Dear Reader, September 2020
If, after six weeks at home during Stage 4 restrictions, you’ve been staring at your shelves thinking, ‘I’ve read all these’, then have I got some great news for you. September is usually the month that gets me prepping for the Christmas season, with lots of the biggest books of the year due in store. This September is bigger than ever, full of books readers are waiting for, some of them delayed from earlier in the year. Our Fiction Book of the Month is a case in point: Elena Ferrante’s admirers have been desperate to read her new book, The Lying Life of Adults, and it’s finally here. There are many, many Ferrante superfans here at Readings, so expectations were nervously high. Our reviewer calls it ‘a vivid, volcanic masterpiece’: I think that means everyone can relax because it’s pretty good!
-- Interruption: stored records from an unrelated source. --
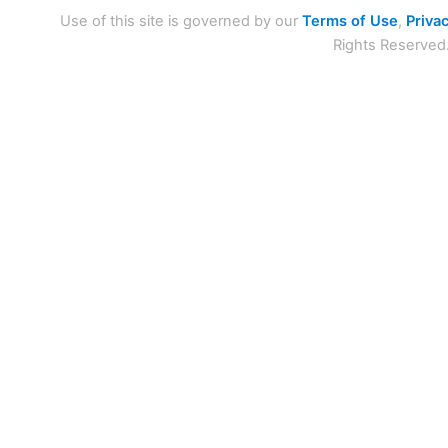
Use of this site is governed by our
Terms of Use
,
Privac
Rights Reserved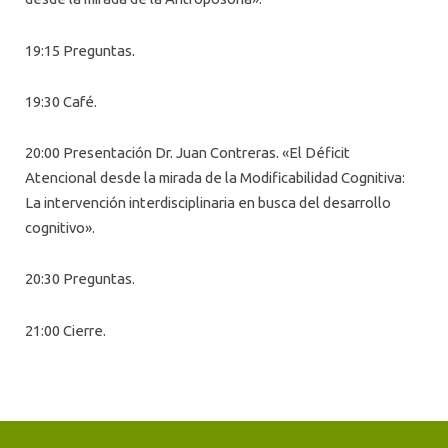
19:15 Preguntas.
19:30 Café.
20:00 Presentación Dr. Juan Contreras. «El Déficit
Atencional desde la mirada de la Modificabilidad Cognitiva:
La intervención interdisciplinaria en busca del desarrollo
cognitivo».
20:30 Preguntas.
21:00 Cierre.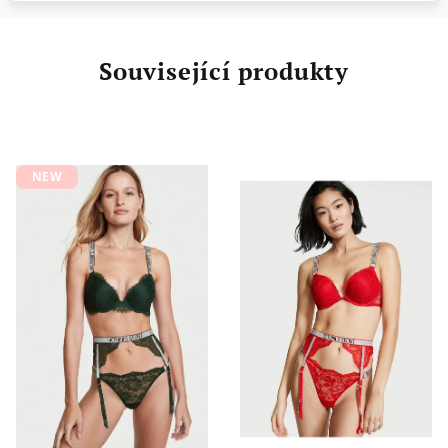
Související produkty
NEW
Other eagerly awaited international releases out this month include books from Sigrid Nunez, Yaa Gyasi, Andrew O’Hagan, Emma Cline, Donal Ryan, Ian McGuire, Sarah Moss, Tiffany McDaniel, Michel Faber, Ayad Akhtar, Juan Gabriel Vásquez, Ken Follett, and Sue Miller. Blue in Chicago is a collection of short stories by the late Bette Howland which was originally published in 1978; Howland was much celebrated during the 1980s in particular, but her name has somehow fallen out of the canon. This republication should rectify that.
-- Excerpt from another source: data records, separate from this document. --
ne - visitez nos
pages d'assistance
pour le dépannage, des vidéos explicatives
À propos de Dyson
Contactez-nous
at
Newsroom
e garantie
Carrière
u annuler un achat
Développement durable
There is so much great new Australian fiction I don’t quite know where to start, but perhaps you should begin with the books our reviewers recommend from Kate Mildenhall, Ewa Ramsey, Steven Conte, Sam Coley, Laura Elvery, Emma Ashmere, Jock Serong, and Barry Lee Thompson. Kill Your Darlings have published another excellent collection, New Australian Fiction 2020. We recently announced the books shortlisted for this year’s Readings Prize for New Australian Fiction. It’s an outstanding group: read the report on the books here, written by the chair of the judging panel, Joe Rubbo.
Our nonfiction Book of the Month is investigative journalist Brian Deer’s exposé of medical misconduct, The Doctor Who Fooled the World. The ongoing impacts of Andrew Wakefield’s actions are even more concerning right now. Readers of essay collections are spoilt for choice this month, with new work from Helen Macdonald, Eula Biss, and Kylie Maslen, as well as debut memoirs from Katerina Bryant and Gemma Carey. The many fans of James Rebanks’s A Shepherd’s Life and Raynor Winn’s The Salt Path will be excited to hear they each have a new book – English Pastoral and The Wild Silence respectively. Other notable nonfiction releases include books from Marlee Silva, Alan Davies, Natasha Trethewey, Jacqueline Kent, Anthony Sharwood, Yanis Varoufakis, Nick Bryant, Marian Wilkinson, Ben Macintyre, and Richard Broinowski on the life of E.W. Cole.
The final few months of this year will be joyous for cookbook aficionados because there are so, so many great books on the horizon, but this month we have two of the best: the vegetarian’s delight, Ottolenghi FLAVOUR (which follows Plenty and Plenty More), and from Melbourne’s own emerging foodie icon Julia Busuttil Nishimura, A Year of Simple Family Food (her first book, Ostro, is already a Readings classic).
And finally, dear reader, it is again my pleasure to congratulate our beloved staff member and ‘Dead Write’ columnist, the incomparable Fiona Hardy, on the publication of her second novel for middle-grade readers (and anyone who loves great stories), How to Write the Soundtrack to Your Life. Fiona is now officially a ‘book-a- year author’, so get reading her work right now before there are just too many books to catch up on!